Hepatitis C virus (HCV) infection can trigger the development of autoimmune disorders among which, cryobulininemic vasculatitis is the most prevalent. HCV-associated cryobulininemic vasculatitis is mediated by mono-/oligo-clonal IgM cryoglobulins with rheumatoid factor activity, thought to be produced by atypical CD21–CD27+ memory (AtM) B cells. AtM B cells are indeed frequently detected in patients with HCV-associated cryoglobulinemia vasculitis (HCV-CV) but are anergic, and prone to apoptosis.

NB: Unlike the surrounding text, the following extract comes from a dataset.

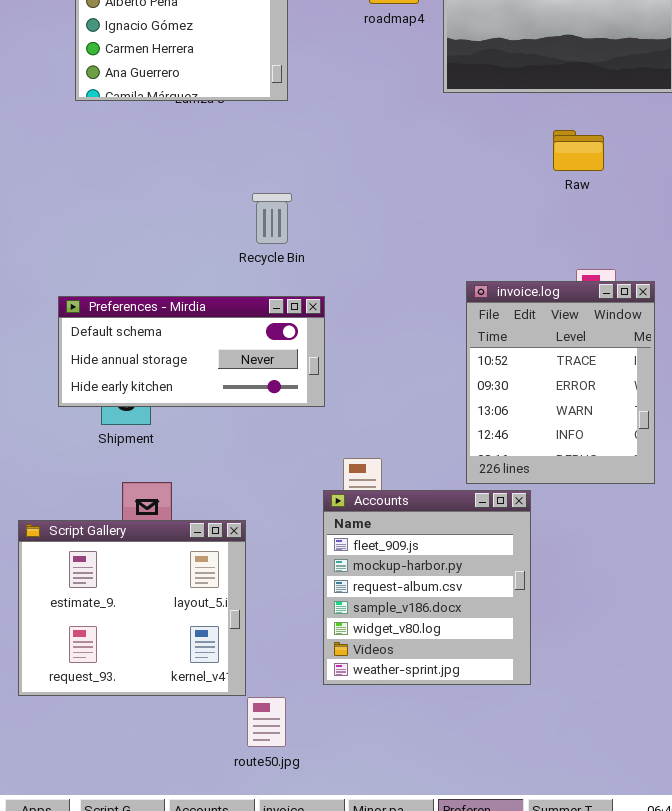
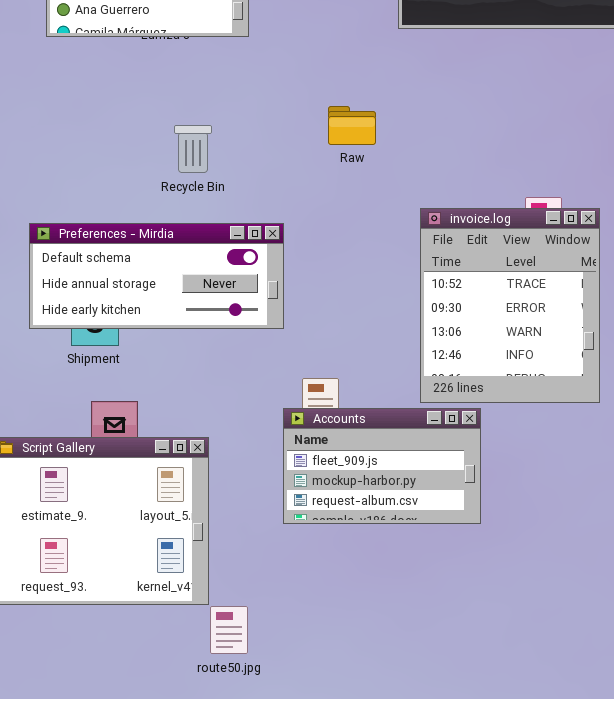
Raw: [553,130,604,171] -> [328,106,376,145], moved
Recycle Bin: [252,193,292,244] -> [174,125,212,173], moved
Accounts: [323,490,531,685] -> [283,408,481,524], resized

Thus, we investigated the cellular and molecular processes by which abnormally expanded AtM could participate to HCV-associated autoimmunity. In collaboration with Pr David Saadoun (La Pitié-Salpétrière Hospital, INSERM UMR_S 959), we studied the effects of TLR9 stimulation in HCV-CV AtM B cells and found that it induced: (i) the secretion of TNFα and IgMs with rheumatoid factor activity by AtM; (ii) an AtM-specific transcriptional signature centered on TNFα overexpression; (iii) the stimulation and secretion of IFNγ and TNFα by effector T cells and conversely, a reduction of regulatory T-cell proliferation. Moreover, we showed that AtM B-cell expansions displayed intraclonal diversity of mutated IgM with features of antigen-driven maturation. AtM antibodies did not react against ubiquitous autoantigens or HCV antigens but rather, possessed rheumatoid factor (RF) activity with unique targeted epitopes on the human IgG Fc region.
Thus, our data suggest a central role of memory B cells in the defective tolerance characterizing HCV-CV patients, via the TLR9-induced reactivation of anergic AtM, which eventually mediate RF IgM autoantibody and pro-inflammatory Th1 responses (Comarmond*, Lorin*, Marques*, et al 2019).